Regarding SUList and use of std::list:

I have tried a few options to using std::list for SUList, but unfortunately I cannot find any faster alternative:

  • SparseSet: Quite memory expensive, considering that a map of max size MaxS, will in the worst case contain MaxS lists of SUs, each of size one but with the SparseSet::Universe of SUnits.size(). This will certainly also degrade cache performance. Furthermore, this data structure does not guarantee iteration in the order of insertion, after an element has been erased. This is needed to make repeated FIFO order reductions of the list.
  • CircularSmallVector: I tried to derive a vector from SmallVector that was reducible in FIFO order without needless re-allocation. The class uses Head and Tail indexes into the vector and instead of erasing elements, a Tail is introduced, which may wrap around after repeated calls to reduce(). It was however marginally slower than std::list.
  • SmallVector: Just using a vector was of course very slow, due to all the copying during reductions.

FIFO order reduction should be desireble, as in a region with many unknown stores and loads, it would probably be better to avoid close dependencies rather than between SUs with very different NodeNums (far apart in MBB).
It does not matter in which order the list is iterated over, and indexed access is not needed.

If anyone has a good idea on this, or wants to see my circular vector, let me know. Until then, std::list remains.

In D7850#131115, @jonpa wrote:

Minor fixes, as requested.

**DATA**:
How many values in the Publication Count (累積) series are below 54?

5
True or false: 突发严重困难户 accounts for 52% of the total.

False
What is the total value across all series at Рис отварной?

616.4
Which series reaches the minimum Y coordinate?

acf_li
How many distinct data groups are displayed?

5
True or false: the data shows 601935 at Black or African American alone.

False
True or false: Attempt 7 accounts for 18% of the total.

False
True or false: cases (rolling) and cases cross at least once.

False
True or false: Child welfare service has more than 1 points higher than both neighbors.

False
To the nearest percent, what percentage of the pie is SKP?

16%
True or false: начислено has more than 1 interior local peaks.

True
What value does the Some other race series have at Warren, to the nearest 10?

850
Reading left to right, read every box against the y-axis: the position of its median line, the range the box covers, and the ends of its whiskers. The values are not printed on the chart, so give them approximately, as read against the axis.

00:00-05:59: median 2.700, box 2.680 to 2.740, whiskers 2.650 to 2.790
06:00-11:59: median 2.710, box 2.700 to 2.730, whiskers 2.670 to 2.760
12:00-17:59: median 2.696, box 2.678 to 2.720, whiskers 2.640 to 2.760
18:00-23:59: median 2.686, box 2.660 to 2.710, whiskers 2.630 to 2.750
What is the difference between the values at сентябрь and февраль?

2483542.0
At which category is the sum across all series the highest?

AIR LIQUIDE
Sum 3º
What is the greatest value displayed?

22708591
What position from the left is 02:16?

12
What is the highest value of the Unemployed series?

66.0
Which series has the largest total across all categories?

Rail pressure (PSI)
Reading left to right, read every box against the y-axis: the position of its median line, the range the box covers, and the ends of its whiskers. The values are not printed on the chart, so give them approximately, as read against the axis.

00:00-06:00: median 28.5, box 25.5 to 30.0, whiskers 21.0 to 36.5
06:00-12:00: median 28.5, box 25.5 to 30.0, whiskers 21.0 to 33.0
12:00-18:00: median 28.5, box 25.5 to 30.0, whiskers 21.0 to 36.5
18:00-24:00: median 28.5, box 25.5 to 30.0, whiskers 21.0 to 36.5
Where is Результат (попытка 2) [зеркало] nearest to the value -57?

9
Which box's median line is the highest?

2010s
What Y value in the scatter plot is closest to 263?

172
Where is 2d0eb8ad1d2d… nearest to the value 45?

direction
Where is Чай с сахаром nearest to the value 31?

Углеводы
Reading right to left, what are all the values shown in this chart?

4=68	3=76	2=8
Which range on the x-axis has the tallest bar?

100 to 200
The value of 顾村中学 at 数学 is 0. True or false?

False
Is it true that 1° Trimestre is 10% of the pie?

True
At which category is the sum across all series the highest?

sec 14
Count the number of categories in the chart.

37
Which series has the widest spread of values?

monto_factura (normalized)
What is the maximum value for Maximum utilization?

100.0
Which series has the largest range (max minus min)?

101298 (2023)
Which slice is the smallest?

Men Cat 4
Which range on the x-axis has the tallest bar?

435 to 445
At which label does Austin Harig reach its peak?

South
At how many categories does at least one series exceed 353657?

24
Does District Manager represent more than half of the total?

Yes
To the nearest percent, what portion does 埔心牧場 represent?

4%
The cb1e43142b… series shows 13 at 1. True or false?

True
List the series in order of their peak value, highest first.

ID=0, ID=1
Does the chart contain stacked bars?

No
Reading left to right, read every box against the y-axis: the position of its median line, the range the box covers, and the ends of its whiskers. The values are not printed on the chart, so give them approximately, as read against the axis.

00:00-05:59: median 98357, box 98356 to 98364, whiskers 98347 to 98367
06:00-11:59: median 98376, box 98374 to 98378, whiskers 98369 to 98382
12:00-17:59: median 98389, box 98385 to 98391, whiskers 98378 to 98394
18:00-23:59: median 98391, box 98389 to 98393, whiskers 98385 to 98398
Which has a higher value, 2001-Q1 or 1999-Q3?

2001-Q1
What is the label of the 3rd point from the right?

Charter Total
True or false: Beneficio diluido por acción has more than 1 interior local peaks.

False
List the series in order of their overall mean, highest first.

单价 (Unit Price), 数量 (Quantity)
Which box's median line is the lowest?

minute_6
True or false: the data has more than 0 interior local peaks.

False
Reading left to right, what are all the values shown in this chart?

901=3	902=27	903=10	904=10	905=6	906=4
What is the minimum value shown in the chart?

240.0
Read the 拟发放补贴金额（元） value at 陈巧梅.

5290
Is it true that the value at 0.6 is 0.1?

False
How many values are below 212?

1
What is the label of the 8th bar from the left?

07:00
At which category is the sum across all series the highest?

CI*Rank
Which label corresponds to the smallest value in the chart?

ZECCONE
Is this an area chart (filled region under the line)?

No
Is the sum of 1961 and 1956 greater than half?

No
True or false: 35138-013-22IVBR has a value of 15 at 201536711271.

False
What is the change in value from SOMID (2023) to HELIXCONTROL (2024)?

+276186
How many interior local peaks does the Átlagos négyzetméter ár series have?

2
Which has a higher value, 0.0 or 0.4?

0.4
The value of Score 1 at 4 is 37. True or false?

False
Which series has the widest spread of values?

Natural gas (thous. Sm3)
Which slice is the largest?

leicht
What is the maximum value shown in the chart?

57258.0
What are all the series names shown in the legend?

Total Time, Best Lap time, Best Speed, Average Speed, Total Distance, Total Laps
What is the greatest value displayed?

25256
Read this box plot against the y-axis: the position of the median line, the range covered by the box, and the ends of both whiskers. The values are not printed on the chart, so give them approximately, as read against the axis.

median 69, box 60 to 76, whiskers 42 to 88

**YOUR OBJECTIVE**: Transcribe the part of the SUList text that runs from "It does not" down to "then, std::list remains.".

**WRITTEN SOLUTION**:
It does not matter in which order the list is iterated over, and indexed access is not needed.

If anyone has a good idea on this, or wants to see my circular vector, let me know. Until then, std::list remains.